• **READING PASSAGE**:
Segment Open

Poor quality when capturing a window

DmitryAlt

New Member
Hello.
When capturing a window from the screen, the quality is not very good and the text becomes blurry, although the settings are at maximum. What could be the problem?
I am attaching screenshots of the video and settings.
OBS-pic1.png
OBS-pic3.png
 

Lawrence_SoCal

Active Member
1. See the warning about NOT recording to MP4.. don't ignore that.. auto remux to MP4 when done Recording if need be (my 11GB files take about 15 seconds to remux... then I delete the MKV).
2. Also, see the pinned post in this forum (link in my .sig) about posting your OBS Studio log when asking for help/support/assistance
3. One streams, typically, using CBR (constant bit rate), however when Recording, better route is based on quality/motion, NOT bitrate
Beware disk bandwidth and your recording rate (and impact of any security software, which may slow down available bandwidth for Disk I/O)
AMD's H.264 is NOT known for quality encoding ... that may not be helping. If you have lots of CPU cycles to spare, you might want to test with X.264 (CPU based encoding) to see the results.
4. When looking for crisp text, I found previous advise in this forum on using an non-default 'downscale filter', in my case Bicubic. Be sure to research CPU and other implications when changing that filter

https://obsproject.com/forum/threads/best-settings.140188/#post-514693 @FerretBomb comment #2
1) NEVER RECORD TO MP4 DIRECTLY, FOR ANY REASON. It is not a recording-safe format; if anything goes wrong during the recording, even for a split second, the ENTIRE recording will be corrupted and absolutely not recoverable by any means. Record to MKV, and remux to MP4 after the recording is complete from OBS' File menu, Remux Recordings.

2) Record using CQP or CRF, not CBR. CBR is only used for streaming, where the back-end infrastructure requires it. CQP/CRF are quality-target based encodes, and will use as much or as little bitrate as is needed to maintain a constant image quality. No wasting bitrate on simple/slow scenes, no choking on fast-moving or complex scenes. 22 is a good starting point. 16 will result in much larger files, but near-perfect video. 12 should only be used if you plan to edit and re-encode later, and will be VERY large. Anything lower than 12 shouldn't be used unless you know exactly why you need it, and what problems it can cause.

Segment Closed

• **ASSIGNED TASK**:
From the forum thread on blurry window captures, reproduce word for word the passage starting at "Lawrence_SoCal" and ending at "delete the MKV).".

• **DATA RECORDS**:

Segment Open

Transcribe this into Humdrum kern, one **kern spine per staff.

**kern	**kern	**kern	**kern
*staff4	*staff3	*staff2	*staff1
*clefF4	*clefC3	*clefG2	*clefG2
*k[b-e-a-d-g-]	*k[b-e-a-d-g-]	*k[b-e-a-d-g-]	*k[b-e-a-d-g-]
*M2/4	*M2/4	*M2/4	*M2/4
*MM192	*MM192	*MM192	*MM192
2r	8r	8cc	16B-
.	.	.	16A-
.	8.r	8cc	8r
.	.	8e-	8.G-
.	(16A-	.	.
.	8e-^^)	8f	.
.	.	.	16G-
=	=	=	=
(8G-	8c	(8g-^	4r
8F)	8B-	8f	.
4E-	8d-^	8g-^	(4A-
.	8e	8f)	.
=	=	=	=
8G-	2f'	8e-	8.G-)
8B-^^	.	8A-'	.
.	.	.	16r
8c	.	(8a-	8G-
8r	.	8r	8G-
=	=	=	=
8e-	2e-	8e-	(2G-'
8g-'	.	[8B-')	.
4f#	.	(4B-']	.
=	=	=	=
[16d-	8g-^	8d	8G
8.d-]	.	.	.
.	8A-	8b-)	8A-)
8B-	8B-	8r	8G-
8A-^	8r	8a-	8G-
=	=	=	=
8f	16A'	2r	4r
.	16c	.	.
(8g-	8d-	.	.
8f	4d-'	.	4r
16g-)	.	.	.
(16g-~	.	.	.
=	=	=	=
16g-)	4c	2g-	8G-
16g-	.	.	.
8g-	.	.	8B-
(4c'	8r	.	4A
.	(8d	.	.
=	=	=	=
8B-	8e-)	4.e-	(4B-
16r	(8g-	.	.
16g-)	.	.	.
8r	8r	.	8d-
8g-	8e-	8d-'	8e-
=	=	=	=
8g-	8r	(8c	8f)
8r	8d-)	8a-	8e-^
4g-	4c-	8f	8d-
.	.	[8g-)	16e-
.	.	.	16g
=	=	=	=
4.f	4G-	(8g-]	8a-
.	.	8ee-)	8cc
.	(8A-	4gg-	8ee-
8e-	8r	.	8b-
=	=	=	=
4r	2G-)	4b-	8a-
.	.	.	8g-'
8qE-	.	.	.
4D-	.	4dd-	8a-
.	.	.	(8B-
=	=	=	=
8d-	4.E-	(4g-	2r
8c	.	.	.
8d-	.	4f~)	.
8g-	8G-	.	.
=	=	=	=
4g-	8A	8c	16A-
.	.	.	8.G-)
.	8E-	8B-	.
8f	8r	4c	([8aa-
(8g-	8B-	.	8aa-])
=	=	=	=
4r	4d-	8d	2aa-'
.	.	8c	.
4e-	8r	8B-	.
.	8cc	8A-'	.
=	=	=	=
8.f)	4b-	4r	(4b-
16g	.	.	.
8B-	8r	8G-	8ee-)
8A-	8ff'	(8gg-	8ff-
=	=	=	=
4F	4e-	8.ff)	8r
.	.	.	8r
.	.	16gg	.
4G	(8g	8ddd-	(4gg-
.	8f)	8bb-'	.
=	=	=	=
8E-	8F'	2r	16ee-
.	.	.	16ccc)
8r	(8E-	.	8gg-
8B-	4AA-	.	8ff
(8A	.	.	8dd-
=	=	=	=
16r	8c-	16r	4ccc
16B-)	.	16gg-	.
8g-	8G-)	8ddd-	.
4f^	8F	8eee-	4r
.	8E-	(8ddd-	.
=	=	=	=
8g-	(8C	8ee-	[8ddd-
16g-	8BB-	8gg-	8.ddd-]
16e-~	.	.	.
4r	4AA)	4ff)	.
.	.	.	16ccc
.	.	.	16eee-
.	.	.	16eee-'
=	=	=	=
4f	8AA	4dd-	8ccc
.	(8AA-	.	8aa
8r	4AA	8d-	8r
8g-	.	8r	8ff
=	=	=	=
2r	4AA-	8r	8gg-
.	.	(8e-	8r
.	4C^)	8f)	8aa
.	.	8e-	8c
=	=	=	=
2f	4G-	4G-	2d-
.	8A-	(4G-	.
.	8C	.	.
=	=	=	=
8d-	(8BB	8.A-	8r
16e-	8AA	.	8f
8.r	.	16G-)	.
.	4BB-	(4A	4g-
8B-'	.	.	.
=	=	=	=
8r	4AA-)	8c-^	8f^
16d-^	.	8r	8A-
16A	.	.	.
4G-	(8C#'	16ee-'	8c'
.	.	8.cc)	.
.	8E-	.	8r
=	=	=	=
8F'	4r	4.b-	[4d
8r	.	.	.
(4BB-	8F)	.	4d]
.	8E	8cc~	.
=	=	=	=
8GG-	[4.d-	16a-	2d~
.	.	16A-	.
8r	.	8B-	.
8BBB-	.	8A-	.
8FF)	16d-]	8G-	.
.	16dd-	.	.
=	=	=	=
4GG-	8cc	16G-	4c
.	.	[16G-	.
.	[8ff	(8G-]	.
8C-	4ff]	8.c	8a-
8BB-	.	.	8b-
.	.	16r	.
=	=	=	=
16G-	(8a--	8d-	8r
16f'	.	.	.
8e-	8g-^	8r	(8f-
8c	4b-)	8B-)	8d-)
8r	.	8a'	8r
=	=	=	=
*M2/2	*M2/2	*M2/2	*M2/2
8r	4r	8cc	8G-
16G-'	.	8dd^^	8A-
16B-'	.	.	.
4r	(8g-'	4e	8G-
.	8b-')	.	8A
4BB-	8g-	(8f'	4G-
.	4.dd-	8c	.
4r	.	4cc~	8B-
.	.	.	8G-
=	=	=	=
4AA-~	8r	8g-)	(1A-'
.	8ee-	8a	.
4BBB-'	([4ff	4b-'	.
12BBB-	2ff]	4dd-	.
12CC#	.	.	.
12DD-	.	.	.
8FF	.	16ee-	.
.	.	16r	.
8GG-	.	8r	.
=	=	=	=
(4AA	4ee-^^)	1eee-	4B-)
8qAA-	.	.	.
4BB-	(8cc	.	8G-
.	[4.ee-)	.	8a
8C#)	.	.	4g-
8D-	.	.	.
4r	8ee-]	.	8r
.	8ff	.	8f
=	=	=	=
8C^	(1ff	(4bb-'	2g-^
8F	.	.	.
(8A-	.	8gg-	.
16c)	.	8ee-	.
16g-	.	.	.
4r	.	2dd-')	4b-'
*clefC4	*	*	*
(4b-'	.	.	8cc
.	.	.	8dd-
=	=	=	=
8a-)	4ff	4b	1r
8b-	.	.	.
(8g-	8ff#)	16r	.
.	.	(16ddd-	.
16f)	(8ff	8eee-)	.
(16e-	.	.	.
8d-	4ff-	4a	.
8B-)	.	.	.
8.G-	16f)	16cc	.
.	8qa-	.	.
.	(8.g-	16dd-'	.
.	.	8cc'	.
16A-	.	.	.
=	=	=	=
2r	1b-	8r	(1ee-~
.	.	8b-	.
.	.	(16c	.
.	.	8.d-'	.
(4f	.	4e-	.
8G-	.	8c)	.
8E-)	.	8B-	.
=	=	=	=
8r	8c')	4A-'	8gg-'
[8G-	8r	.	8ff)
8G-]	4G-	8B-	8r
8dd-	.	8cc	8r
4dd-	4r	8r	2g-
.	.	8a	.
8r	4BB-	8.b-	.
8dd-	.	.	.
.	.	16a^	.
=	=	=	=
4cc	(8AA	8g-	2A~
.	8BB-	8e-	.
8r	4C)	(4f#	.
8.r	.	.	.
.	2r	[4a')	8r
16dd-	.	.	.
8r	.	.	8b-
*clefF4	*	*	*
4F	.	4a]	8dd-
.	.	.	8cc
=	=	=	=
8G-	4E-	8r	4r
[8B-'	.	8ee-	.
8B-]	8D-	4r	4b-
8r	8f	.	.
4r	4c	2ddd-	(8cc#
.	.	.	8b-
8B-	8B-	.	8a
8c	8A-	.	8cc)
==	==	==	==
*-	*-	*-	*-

Segment Closed

• **WRITTEN ANSWER**:
Lawrence_SoCal

Active Member
1. See the warning about NOT recording to MP4.. don't ignore that.. auto remux to MP4 when done Recording if need be (my 11GB files take about 15 seconds to remux... then I delete the MKV).